=== What you need to do ===
Word for word, repeat the records, leaving every picture behind.

==*==

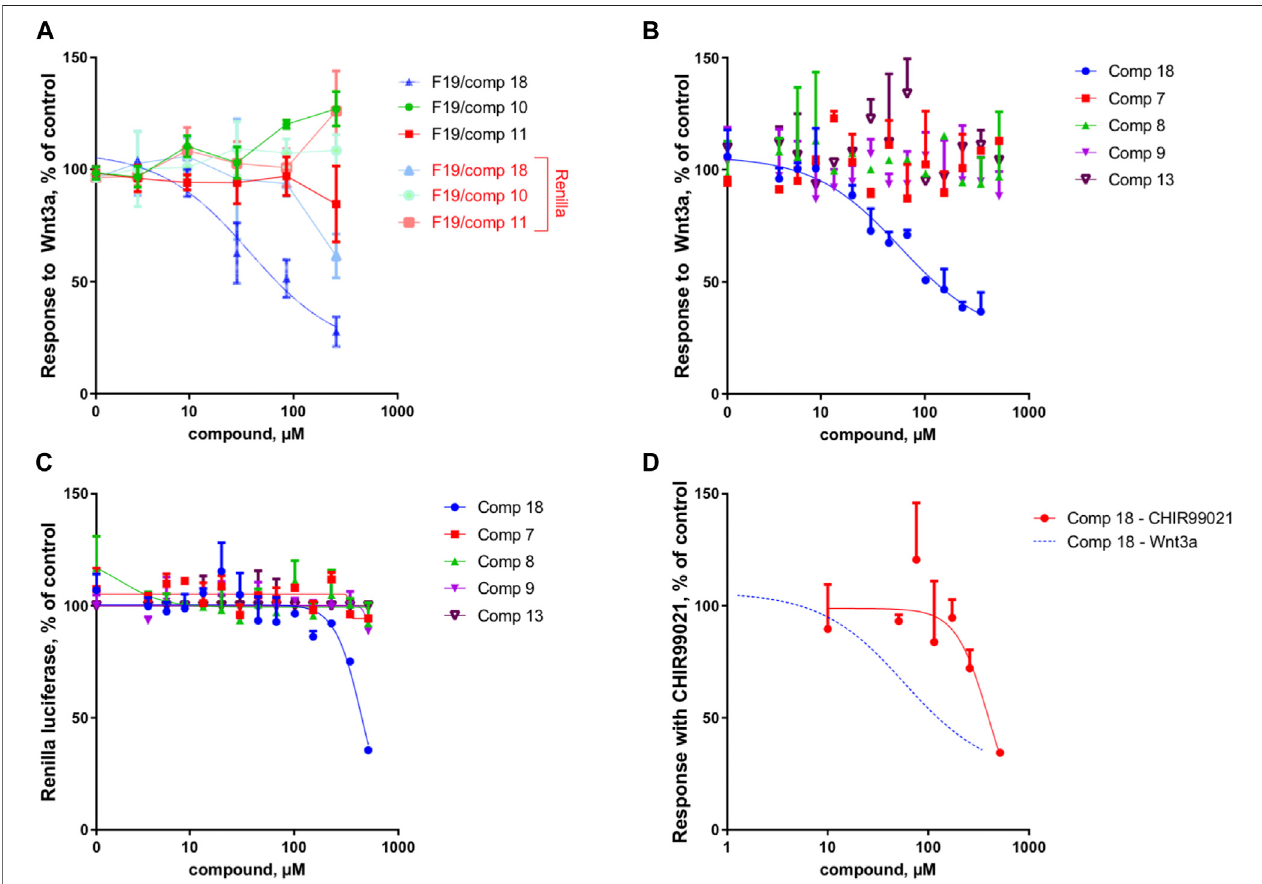
FIGURE 2 | Compound 18 mediates the Wnt inhibition activity at the upstream level of the pathway. (A) Response to Wnt3a stimulation, in % of control and responseofRenillaluciferasein%ofcontrol(cytotoxicity)ofthethreeconstituentsoffraction 19(10,11,and18). Inthefraction F19,only18isabletoinhibitWntactivity, with cytotoxicity occurring only at high concentrations. (B) Response to Wnt3a stimulation, in % of control of 18 (re-isolated as a second batch) compared to isolated analogs(7,8,9,and13).Only18isabletoinhibitWntactivity. (C) ResponseofRenillaluciferasein%ofcontrol(cytotoxicity)obtainedinthesameexperimentasB. Cytotoxicityoccursonlyathighconcentrationswithcompound18. (D) ResponsewithCHIR99021stimulation,in%ofcontrol.ComparisonofWnt3a-andCHIR99021- induced stimulation of the TopFlash reporter. Inhibition by 18 is highly selective for upstream components of the pathway since the inhibition of downstream activator CHIR99021 occurs only at very high concentrations and is thus unspeci fi c (for comparison, the Wnt3a fi t curve of panel B is shown).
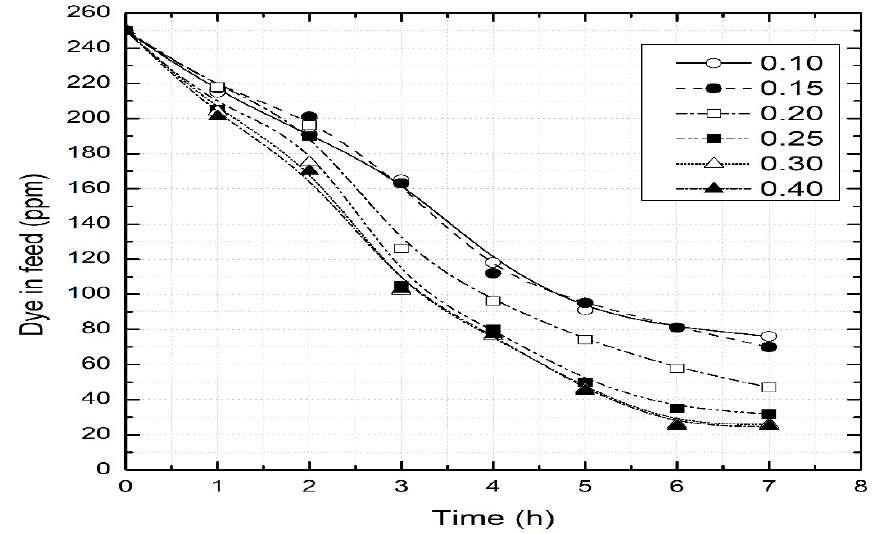
Figure 3. Effect of acid concentration in the stripping chamber. Feed = 100 mg/L dye at pH 11; SLM = sunflower oil; strip = 0.1 M–0.4 M HCl; permeation time = 8 h.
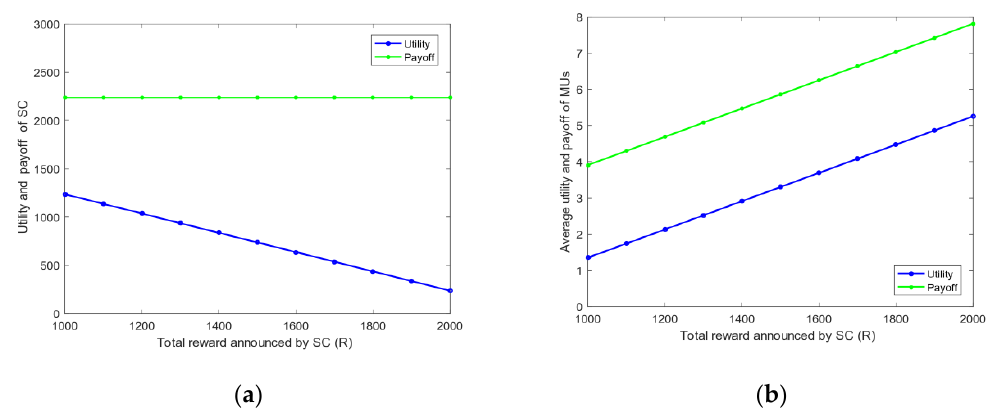
Figure 9. ( a ) Change in server center (SC) utility and payoff with total reward R ; ( b ) change in average utility and payoff of MUs with total reward R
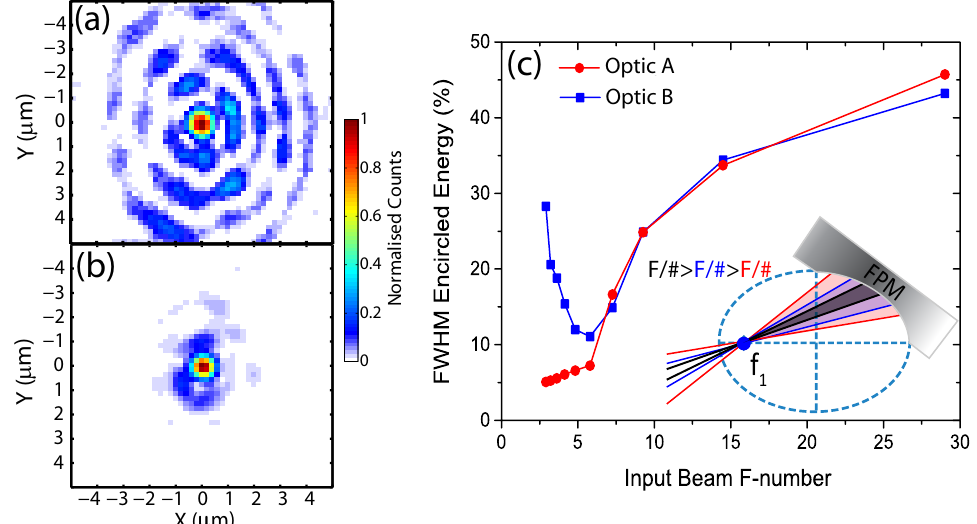
Figure 4. Typical measured spatial-intensity distributions of the optimised focal spot formed by: ( a ) Optics A; and ( b ) Optics B. ( c ) Plot quantifying the change in output focal spot FWHM encircled energy as a function of the input beam F-number. The red and blue curves represent results obtained for Optics A and Optics B, respectively. Insert: schematic showing the concept of varying the input beam F/# and the resultant change in the illuminated area on the FPM surface (black corresponds to the largest F/#, and red corresponds to the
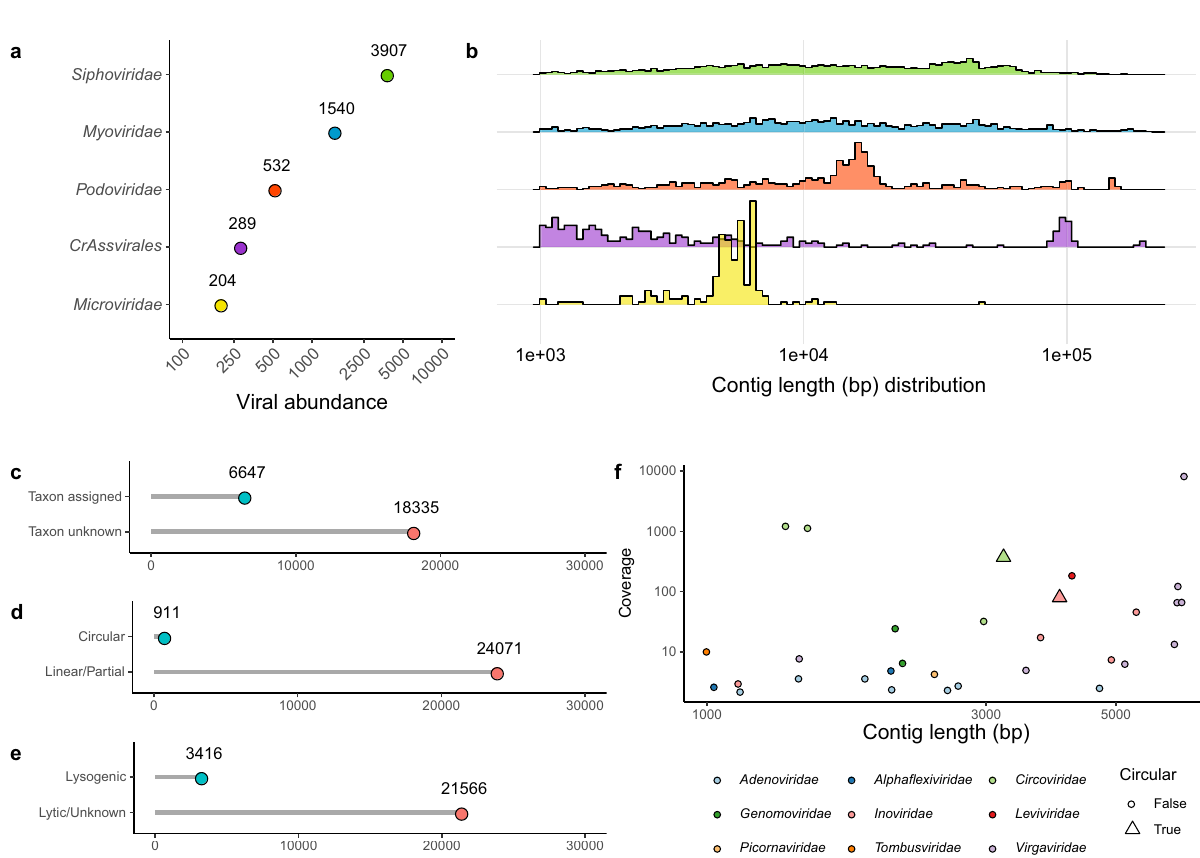
axis as disease separation (Fig. 2c, d). To highlight this result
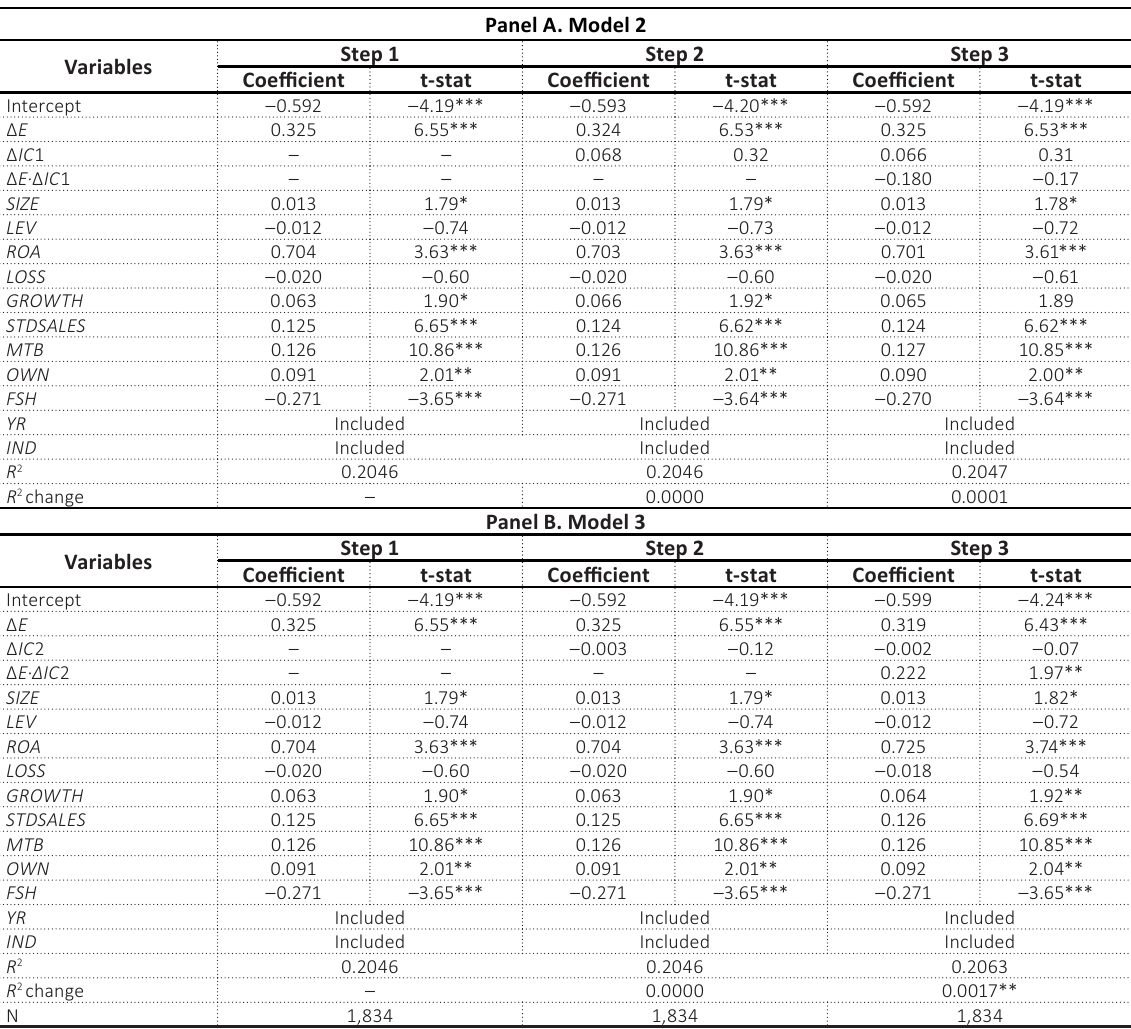
Table 5. Analysis on the effect of IC environment on the value relevance of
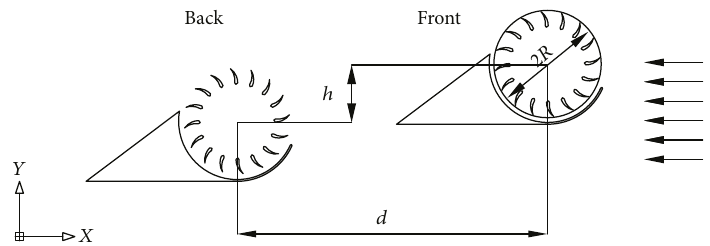
Figure 8: De fi nition of height between the front and rear wings of the tandem fan wing.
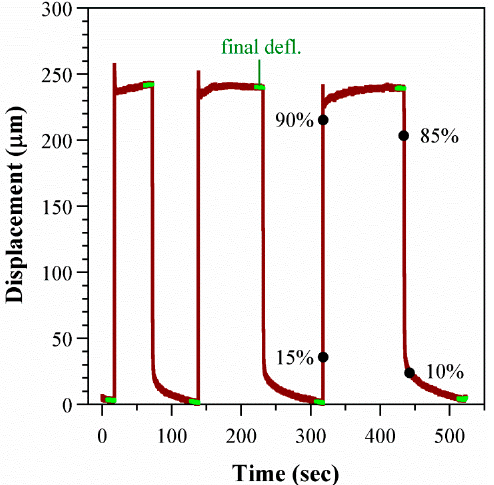
Figure 6. Membrane deflection over time in response to a cycle of three on/off pulses to 400 V (device 2). The points averaged to determine the deflection for each step are indicated (green), as are markers on one step illustrating the inflation values used to calculate τ r and τ f .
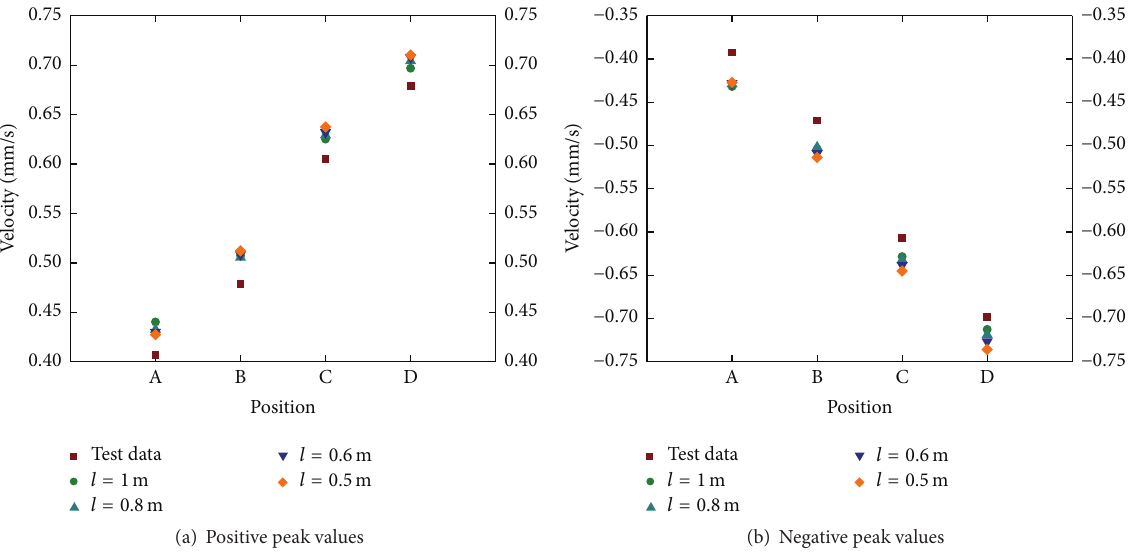
Figure 4: Vibration velocities under different element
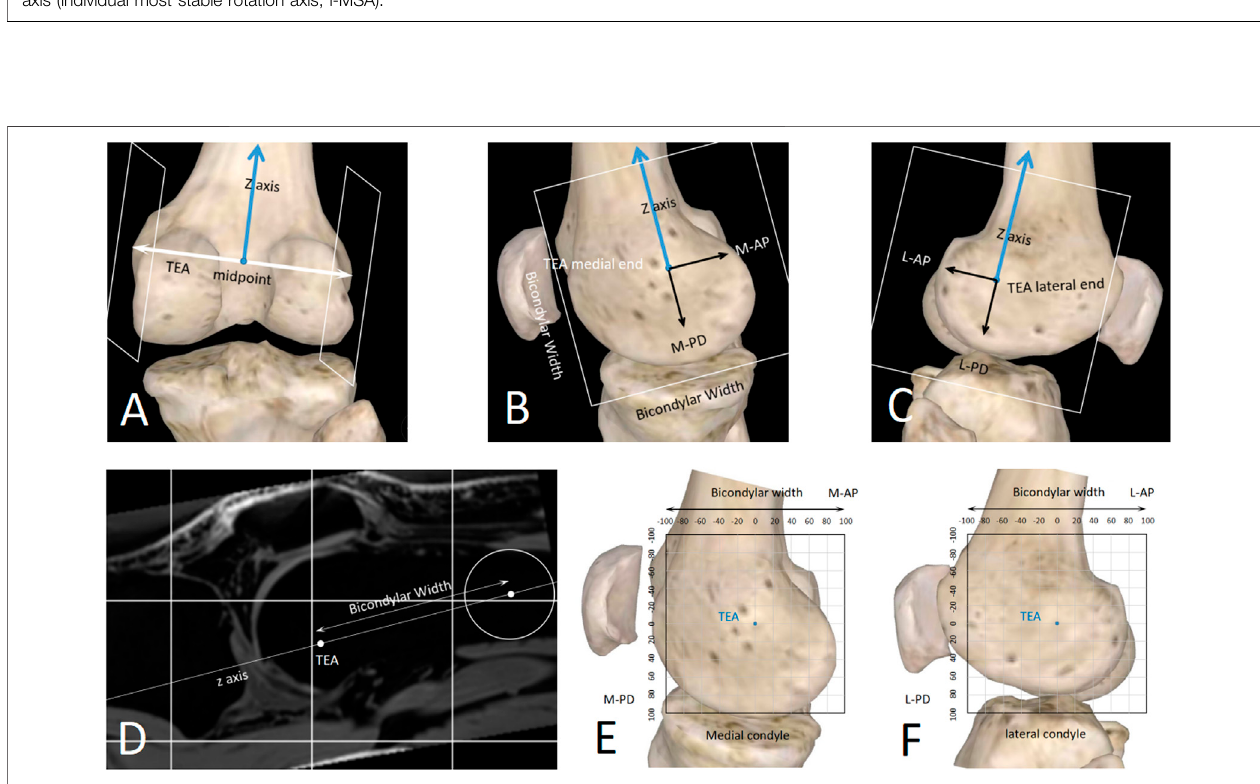
FIGURE 8 | A standardized method to describe spatial position of any straight line close to the knee joint. (A – D) The sagittal planes of the TEA medial/lateral ends were determined with the distal femur anatomy. (E,F) 2D coordinate systems were established in the sagittal planes. The unit length can be millimeter (sagittal-mm coordinate system) or bicondylar width (sagittal-BCW coordinate system).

==*==

=== Solution to the problem ===
FIGURE 2 | Compound 18 mediates the Wnt inhibition activity at the upstream level of the pathway. (A) Response to Wnt3a stimulation, in % of control and responseofRenillaluciferasein%ofcontrol(cytotoxicity)ofthethreeconstituentsoffraction 19(10,11,and18). Inthefraction F19,only18isabletoinhibitWntactivity, with cytotoxicity occurring only at high concentrations. (B) Response to Wnt3a stimulation, in % of control of 18 (re-isolated as a second batch) compared to isolated analogs(7,8,9,and13).Only18isabletoinhibitWntactivity. (C) ResponseofRenillaluciferasein%ofcontrol(cytotoxicity)obtainedinthesameexperimentasB. Cytotoxicityoccursonlyathighconcentrationswithcompound18. (D) ResponsewithCHIR99021stimulation,in%ofcontrol.ComparisonofWnt3a-andCHIR99021- induced stimulation of the TopFlash reporter. Inhibition by 18 is highly selective for upstream components of the pathway since the inhibition of downstream activator CHIR99021 occurs only at very high concentrations and is thus unspeci fi c (for comparison, the Wnt3a fi t curve of panel B is shown).
Figure 3. Effect of acid concentration in the stripping chamber. Feed = 100 mg/L dye at pH 11; SLM = sunflower oil; strip = 0.1 M–0.4 M HCl; permeation time = 8 h.
Figure 9. ( a ) Change in server center (SC) utility and payoff with total reward R ; ( b ) change in average utility and payoff of MUs with total reward R
Figure 4. Typical measured spatial-intensity distributions of the optimised focal spot formed by: ( a ) Optics A; and ( b ) Optics B. ( c ) Plot quantifying the change in output focal spot FWHM encircled energy as a function of the input beam F-number. The red and blue curves represent results obtained for Optics A and Optics B, respectively. Insert: schematic showing the concept of varying the input beam F/# and the resultant change in the illuminated area on the FPM surface (black corresponds to the largest F/#, and red corresponds to the
axis as disease separation (Fig. 2c, d). To highlight this result
Table 5. Analysis on the effect of IC environment on the value relevance of
Figure 8: De fi nition of height between the front and rear wings of the tandem fan wing.
Figure 6. Membrane deflection over time in response to a cycle of three on/off pulses to 400 V (device 2). The points averaged to determine the deflection for each step are indicated (green), as are markers on one step illustrating the inflation values used to calculate τ r and τ f .
Figure 4: Vibration velocities under different element
FIGURE 8 | A standardized method to describe spatial position of any straight line close to the knee joint. (A – D) The sagittal planes of the TEA medial/lateral ends were determined with the distal femur anatomy. (E,F) 2D coordinate systems were established in the sagittal planes. The unit length can be millimeter (sagittal-mm coordinate system) or bicondylar width (sagittal-BCW coordinate system).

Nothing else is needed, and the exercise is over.